Every factor of the boys lives seems to be pivoted towards the ultimate success of the music, Josh and Sam both work at leading gig venues in Bristol, providing an invaluable source of guerrilla promotions opportunities. It has to be said, that it is undeniably hard to strive in a city where it could be said that the music scene is just too good. “If you cant back your stuff up with the right image and gigs then it just falls flat. Bristol is so saturated with music; people can sometimes see it as disposable. You’ve got to be somebody people are interested in being a part of. There’s no room to let it get too static.”

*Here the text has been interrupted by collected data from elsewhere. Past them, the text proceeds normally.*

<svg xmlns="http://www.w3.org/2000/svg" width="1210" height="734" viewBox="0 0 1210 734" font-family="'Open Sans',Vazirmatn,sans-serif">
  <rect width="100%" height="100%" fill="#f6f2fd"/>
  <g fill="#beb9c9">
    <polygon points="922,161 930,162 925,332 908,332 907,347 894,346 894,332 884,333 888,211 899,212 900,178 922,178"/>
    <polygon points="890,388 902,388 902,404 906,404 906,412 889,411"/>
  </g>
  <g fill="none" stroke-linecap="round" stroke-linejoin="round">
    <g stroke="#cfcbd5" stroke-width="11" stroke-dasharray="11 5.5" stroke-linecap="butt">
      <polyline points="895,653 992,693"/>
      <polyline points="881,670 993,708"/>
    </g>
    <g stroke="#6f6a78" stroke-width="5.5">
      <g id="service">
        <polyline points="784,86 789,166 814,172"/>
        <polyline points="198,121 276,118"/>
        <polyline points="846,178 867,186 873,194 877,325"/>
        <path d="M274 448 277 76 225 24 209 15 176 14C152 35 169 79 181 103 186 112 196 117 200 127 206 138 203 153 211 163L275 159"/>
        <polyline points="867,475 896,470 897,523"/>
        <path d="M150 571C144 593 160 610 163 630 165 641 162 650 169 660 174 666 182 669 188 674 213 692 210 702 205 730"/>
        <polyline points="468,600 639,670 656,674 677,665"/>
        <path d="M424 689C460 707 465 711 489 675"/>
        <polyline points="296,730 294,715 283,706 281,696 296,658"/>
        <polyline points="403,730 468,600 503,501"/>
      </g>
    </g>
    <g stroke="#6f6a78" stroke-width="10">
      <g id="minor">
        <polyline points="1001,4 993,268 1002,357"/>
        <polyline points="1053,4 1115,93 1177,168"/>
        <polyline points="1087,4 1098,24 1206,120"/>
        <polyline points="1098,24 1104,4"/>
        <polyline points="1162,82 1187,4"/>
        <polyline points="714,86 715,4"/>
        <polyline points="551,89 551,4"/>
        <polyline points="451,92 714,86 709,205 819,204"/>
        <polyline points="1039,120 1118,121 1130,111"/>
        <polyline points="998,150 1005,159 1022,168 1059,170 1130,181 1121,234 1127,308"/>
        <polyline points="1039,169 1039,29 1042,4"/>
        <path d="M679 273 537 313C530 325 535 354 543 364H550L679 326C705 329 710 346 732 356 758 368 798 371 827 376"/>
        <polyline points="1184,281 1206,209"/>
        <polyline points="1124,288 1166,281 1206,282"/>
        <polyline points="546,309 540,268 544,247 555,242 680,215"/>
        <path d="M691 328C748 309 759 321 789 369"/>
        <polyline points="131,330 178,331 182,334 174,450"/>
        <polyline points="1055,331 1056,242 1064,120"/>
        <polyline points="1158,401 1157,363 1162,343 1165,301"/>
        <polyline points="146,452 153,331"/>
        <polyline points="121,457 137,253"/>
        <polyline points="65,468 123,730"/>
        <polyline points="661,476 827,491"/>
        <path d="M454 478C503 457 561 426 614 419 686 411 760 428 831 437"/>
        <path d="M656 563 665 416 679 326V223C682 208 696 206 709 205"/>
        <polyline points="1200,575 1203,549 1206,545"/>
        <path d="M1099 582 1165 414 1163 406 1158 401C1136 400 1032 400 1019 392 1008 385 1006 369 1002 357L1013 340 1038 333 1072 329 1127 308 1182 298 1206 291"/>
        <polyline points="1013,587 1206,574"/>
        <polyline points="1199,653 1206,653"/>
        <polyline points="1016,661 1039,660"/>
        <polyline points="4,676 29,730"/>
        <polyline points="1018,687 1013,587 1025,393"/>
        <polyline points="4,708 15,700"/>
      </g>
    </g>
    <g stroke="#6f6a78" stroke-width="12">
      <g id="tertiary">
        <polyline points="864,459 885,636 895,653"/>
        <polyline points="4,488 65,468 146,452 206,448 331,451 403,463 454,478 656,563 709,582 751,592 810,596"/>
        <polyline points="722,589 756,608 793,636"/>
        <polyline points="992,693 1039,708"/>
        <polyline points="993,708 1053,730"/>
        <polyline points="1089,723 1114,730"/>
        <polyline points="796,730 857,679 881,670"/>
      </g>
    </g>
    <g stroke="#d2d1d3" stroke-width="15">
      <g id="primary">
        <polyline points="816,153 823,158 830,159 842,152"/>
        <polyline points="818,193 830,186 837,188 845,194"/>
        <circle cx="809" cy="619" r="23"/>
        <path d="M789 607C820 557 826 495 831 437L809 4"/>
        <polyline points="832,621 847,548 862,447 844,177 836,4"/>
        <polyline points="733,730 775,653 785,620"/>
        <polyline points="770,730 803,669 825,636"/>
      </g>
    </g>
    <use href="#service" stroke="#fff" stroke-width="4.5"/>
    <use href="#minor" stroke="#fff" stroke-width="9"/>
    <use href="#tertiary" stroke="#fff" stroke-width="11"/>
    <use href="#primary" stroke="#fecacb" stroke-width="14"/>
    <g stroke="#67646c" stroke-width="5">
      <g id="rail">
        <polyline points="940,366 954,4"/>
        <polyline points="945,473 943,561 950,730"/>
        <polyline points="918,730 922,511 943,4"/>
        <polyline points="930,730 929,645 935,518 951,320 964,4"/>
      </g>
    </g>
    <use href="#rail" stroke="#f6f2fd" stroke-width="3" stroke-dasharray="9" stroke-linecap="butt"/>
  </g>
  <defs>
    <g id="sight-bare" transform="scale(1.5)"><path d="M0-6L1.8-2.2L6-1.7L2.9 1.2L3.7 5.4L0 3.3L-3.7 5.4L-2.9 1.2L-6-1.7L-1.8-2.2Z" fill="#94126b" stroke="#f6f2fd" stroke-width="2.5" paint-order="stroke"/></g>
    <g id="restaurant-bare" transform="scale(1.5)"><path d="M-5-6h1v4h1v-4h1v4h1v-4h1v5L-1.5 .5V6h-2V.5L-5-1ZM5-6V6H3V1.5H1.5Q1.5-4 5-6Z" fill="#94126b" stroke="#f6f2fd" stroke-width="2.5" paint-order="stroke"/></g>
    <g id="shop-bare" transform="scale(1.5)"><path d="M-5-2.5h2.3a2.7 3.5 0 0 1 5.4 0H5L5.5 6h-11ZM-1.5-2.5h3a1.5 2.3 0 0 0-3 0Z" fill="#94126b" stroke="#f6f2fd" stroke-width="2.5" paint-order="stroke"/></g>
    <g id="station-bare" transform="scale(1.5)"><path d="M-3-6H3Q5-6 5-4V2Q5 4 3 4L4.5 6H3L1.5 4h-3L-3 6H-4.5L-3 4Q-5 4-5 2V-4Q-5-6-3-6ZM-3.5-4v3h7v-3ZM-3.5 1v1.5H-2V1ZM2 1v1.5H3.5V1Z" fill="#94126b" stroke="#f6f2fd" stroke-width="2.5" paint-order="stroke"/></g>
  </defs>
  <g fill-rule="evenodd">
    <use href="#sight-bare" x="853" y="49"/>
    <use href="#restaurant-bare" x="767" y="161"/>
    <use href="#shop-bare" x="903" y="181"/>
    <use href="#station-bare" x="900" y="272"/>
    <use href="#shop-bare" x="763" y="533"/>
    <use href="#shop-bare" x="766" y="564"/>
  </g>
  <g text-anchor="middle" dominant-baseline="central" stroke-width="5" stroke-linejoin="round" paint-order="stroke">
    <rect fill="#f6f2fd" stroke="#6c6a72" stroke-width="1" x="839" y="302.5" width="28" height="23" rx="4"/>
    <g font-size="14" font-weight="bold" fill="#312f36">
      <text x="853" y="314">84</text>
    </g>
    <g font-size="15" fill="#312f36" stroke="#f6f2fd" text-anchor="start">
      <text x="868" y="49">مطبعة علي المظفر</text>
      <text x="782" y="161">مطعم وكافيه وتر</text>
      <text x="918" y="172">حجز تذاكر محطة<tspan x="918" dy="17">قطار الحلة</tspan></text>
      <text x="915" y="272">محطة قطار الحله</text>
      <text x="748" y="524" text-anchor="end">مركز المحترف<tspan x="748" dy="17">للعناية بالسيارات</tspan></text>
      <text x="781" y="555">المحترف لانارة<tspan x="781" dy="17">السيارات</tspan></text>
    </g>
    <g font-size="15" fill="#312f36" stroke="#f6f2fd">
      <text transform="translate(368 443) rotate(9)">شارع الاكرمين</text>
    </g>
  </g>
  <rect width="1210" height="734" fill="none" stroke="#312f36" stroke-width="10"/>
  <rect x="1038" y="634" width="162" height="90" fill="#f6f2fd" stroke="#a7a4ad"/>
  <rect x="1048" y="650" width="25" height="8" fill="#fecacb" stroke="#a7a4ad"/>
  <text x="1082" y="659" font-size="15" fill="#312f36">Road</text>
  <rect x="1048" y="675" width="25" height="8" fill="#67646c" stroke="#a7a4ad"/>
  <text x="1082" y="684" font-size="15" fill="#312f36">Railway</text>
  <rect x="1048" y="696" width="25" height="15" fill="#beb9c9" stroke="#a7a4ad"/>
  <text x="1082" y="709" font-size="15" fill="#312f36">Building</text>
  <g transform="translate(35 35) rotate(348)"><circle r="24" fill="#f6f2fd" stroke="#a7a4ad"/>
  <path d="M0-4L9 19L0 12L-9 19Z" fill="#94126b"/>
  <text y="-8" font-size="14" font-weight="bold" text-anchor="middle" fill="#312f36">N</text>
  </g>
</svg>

As the interview draws to a close, there’s the inevitable question hanging in the air, or standing unavoidable as the proverbial elephant in the room; after so many years, why still do it? Obvious exclamations of ‘It’s all the about the music’ aside, Sam looks up plainly and says, “Not long ago, a guy came up to me after a gig and said he saw us a couple of years ago but hadn’t been since. I didn’t know whether to be offended or what, then he said he’d been in Afghanistan and him and his mates had listened to our CD all the time that they were out there; and it was so nice, so weird but so nice to think that your music means more to people than you might think. We put everything into what we’re doing, its amazing to know it comes back.” What better reason is there for doing what you’re doing than that?